Les inévitables méchants qu’affronte Titan 15 / Falcon 7 / Galaxy Express 777 sont particulièrement réjouissants. Il s’agit d’extraterrestres cruels à souhait, mais le fait qu’ils soient désignés comme la ''Red Star Army'' et arborent une étoile rouge sur leurs uniformes au look très nord-coréen ne laisse guère place au doute : il s’agit bien d’infâmes communistes qui n’ont rien à envier à ceux des Aventuriers du système solaire !

Des cocos de l'espace, qui conquièrent des planètes entières pour réduire leurs habitants à la servitude.

Leur vénéré Leader Suprême...

...tellement communiste qu'il est littéralement rouge.

Des aliens réduits à l’esclavage convertis aux joies du collectivisme dans un riant kolkhoze bolchévique de la Red Star Army.

On regrette évidemment qu’il n’existe pas de version française, qui aurait pu ajouter un charme supplémentaire à ce Wonder of Frontier. Mais croyez-moi, le doublage anglais est très drôle : on reconnaît tout du long les mêmes deux ou trois doubleurs, qui usent et abusent de tous les stratagèmes possibles pour déguiser leur voix. On parle dans sa barbe, on parle du nez, on parle en prenant une voix de fausset, on parle en chevrotant, on parle dans un pot de yaourt… les doubleurs en font des tonnes, et on touche au sublime quand l’un d’eux doit doubler un jeune garçon, adoptant un ton nasillard en geignant chaque réplique.

Personnage coup de coeur, personnage douleur.

Le futur.

Avec des robots géants transformables, des trains de l'espace et AUSSI des téléphones orange des années 1980, parfaitement.

Wonder of Frontier est un beau nanar, dans la plus pleine acception du terme. Un nouveau titre de référence à l’attention de tous ceux qu’un voyage idiot mais drôle à bord du Galaxy Express 777 pourra tenter. Remercions Joseph Lai et IFD d'enrichir encore une fois notre site d'un si beau spécimen !



Nous remercions aussi bien chaleureusement Art Pas Net, qui a très gentiment accepté de nous traduire les paroles de la chanson en coréen qui sert de thème musical tout au long du film (en écoute sur notre playlist).


Super, Super, Super Titan !
Super, Super, Super Titan !
Au combat il n'y a que la victoire, pas de retraite !
Qui oserait arrêter Super Titan, guerrier de la liberté ?
Voyageons dans l'espace à bord du Train Galactique 777 !
Traversons la Voie Lactée à la recherche de planètes !
Courons à en perdre haleine, courons, courons !
Courons après nos rêves dans l'univers sans fin !

Ce qui, après une fine analyse sémantique et en lisant bien entre les lignes, donne à peu près ça :

Vers l'infini et au-delà, le communisme on vaincra !
Et en copiant les Japonais, on gagnera un peu de monnaie...

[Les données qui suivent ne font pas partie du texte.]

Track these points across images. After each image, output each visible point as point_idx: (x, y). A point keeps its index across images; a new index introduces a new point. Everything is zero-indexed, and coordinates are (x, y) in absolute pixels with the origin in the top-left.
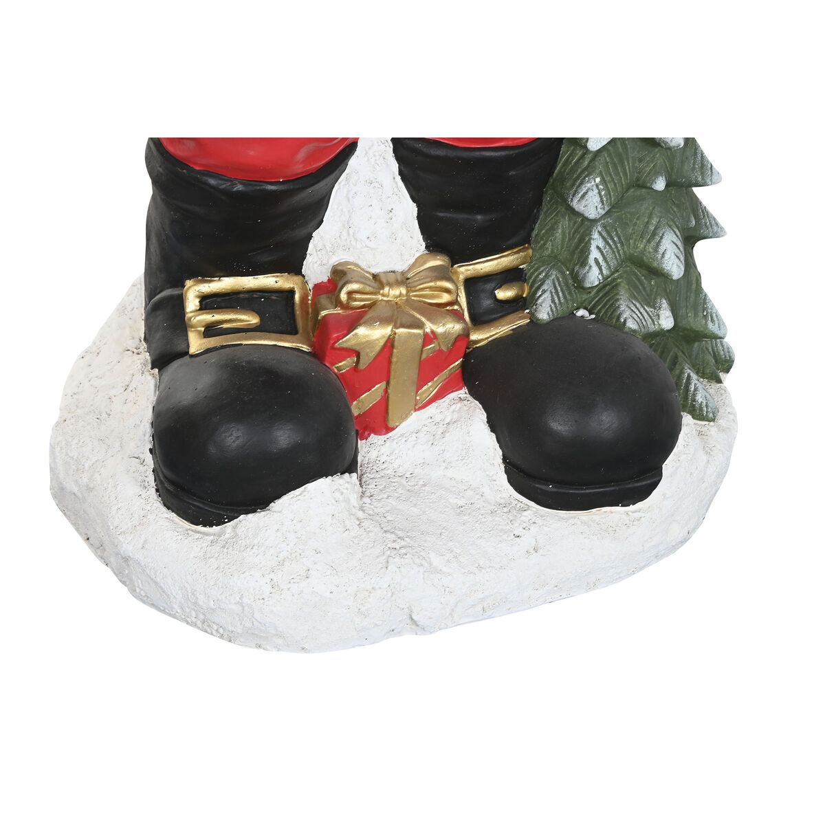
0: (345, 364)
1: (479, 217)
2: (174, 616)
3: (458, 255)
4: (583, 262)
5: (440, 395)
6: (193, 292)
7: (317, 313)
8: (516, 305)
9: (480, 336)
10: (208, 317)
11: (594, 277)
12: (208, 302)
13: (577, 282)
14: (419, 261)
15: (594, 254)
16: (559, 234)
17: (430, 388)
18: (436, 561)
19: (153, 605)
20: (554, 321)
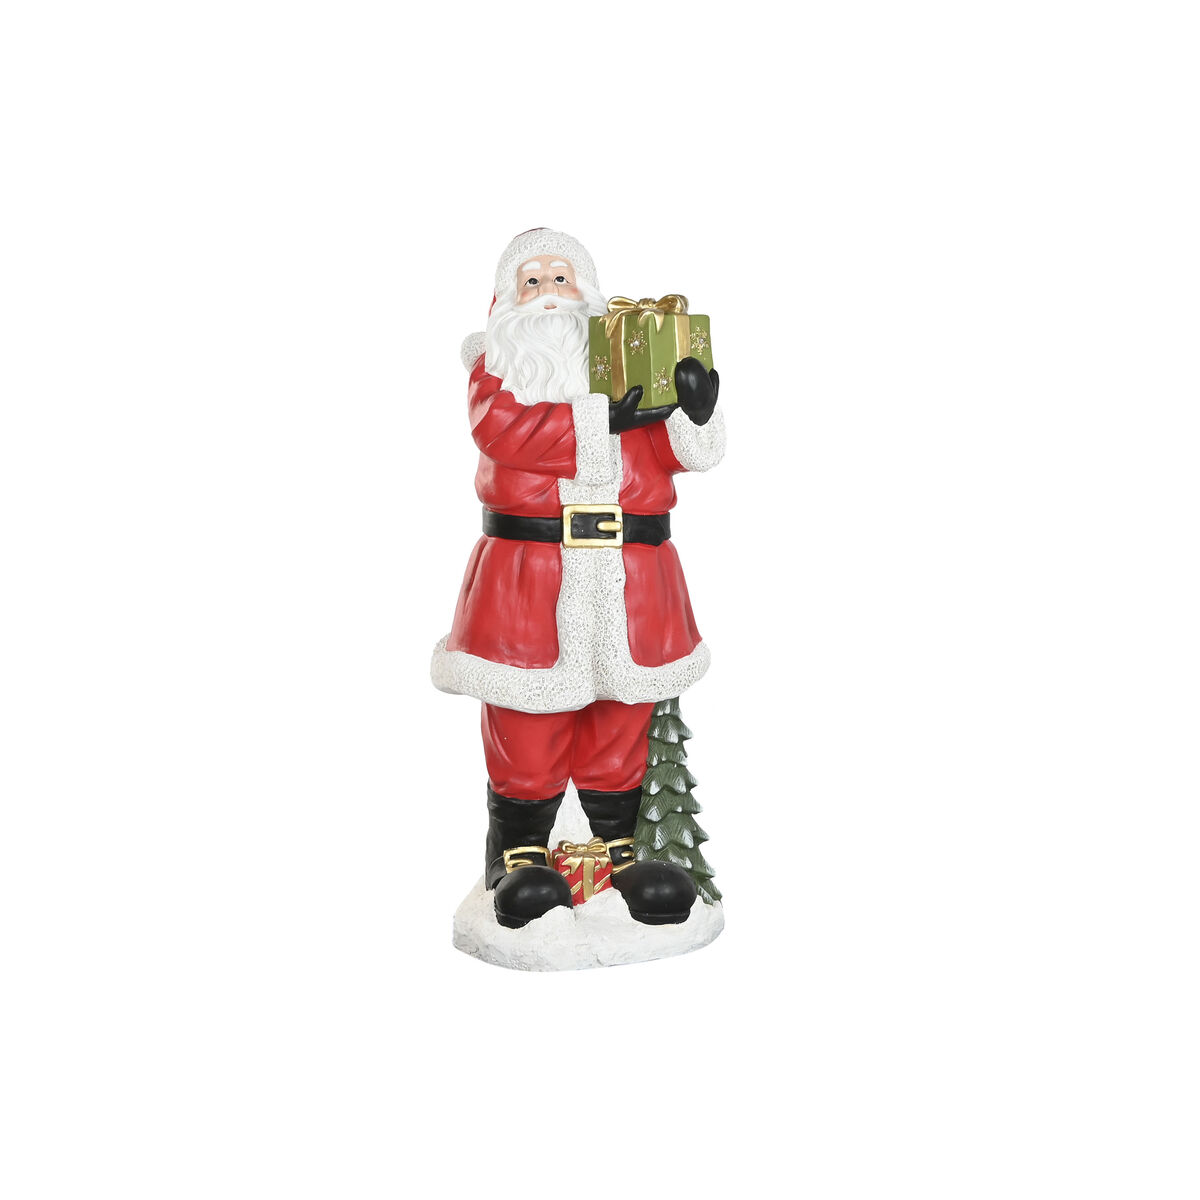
0: (566, 873)
1: (612, 822)
2: (507, 967)
3: (606, 840)
4: (654, 840)
5: (603, 889)
6: (507, 855)
7: (554, 856)
8: (629, 859)
9: (617, 870)
10: (514, 862)
11: (658, 846)
12: (513, 857)
13: (652, 848)
14: (592, 840)
15: (658, 837)
16: (644, 832)
17: (598, 886)
18: (605, 938)
19: (499, 965)
20: (644, 860)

On nous signale que les changements visuels du robot pourraient venir du fait que les dessinateurs coréens ne savaient pas faire la différence entre Dairugger XV et le Goggle Robo de Dai Sentai Goggle Five, une série animée japonaise de 1982.


Ça semble tout à fait possible quand on observe les premières apparitions de Super Titan : les tibias, la tête...


... et les épaules correspondent plutôt au Goggle Robo. Faire une copie qui reprenne des éléments des deux robots aurait pu être une bonne idée pour rendre le plagiat moins visible. A condition de ne pas changer de look tous les deux plans !

- John Nada -

Entretiens

Cote de rareté - 4/ Exotique

Barème de notation

Inédit en France (à moins qu’on découvre un jour une hypothétique édition VHS qui serait passée entre les mailles de nos filets), Wonder of Frontier est sorti en DVD aux Etats-Unis chez l’éditeur "Digiview Entertainment", dans une édition basique.


Super Titan 15, la version originale coréenne, est elle aussi sortie en DVD, mais uniquement au Pays du Matin calme, et il semble qu’elle soit épuisée.


On a également trouvé quelques éditions VHS de Wonder of Frontier, notamment en Pologne (sous le titre Falcon 7) et en portugais (sous le titre Fronteira Do Mal).